The Americus Preston & Lumpkin was a three-foot gauge railroad financed by local capitalists, including my great great-grandfather, to connect Americus with Preston and Lumpkin, both located west of Americus in an agriculturally rich part of Georgia.

Construction began on the AP&L late in 1884, and service began early in 1886. It was not long before the promoters began extensions east and west. The eastern extension of the line took it to Abbeville on the Ocmulgee River by August of 1887 and the western extension to Louvale near the Chattahoochee River earlier in the same year. The AP&L operated five steamboats from Abbeville down the Ocmulgee to Savannah and Brunswick.
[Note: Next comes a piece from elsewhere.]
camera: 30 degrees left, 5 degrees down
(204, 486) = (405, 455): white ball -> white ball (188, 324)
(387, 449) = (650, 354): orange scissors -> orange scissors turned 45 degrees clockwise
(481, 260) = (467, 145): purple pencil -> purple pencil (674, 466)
By the end of 1888, the president of the line, Col. Samuel H. Hawkins, and his investors had decided to convert the 106 miles of narrow gauge track to standard gauge and to extend the railroad west across the Chattahoochee to Montgomery, Alabama and east to Savannah, Georgia. The railroad's name was appropriately changed to the Savannah Americus & Montgomery, or the SAM. By 1891, the SAM converted its last section of narrow gauge track and reached Savannah through both new construction and trackage rights over the Central of Georgia.

Sadly, on December 10, 1892, not long after the SAM had reached Montgomery, the railroad fell into receivership. Hurt by the depression of the early 1890s, Col. Hawkins and his associates would never realize their dream of building a railroad to link the Mid-West with the Atlantic through the port of Savannah. Purchasing the SAM in 1895, John Skelton Williams of Richmond, Virginia reorganized the company as the Georgia & Alabama Railway, which in turn became one of three lines Williams merged to form the Seaboard Air Line in 1901.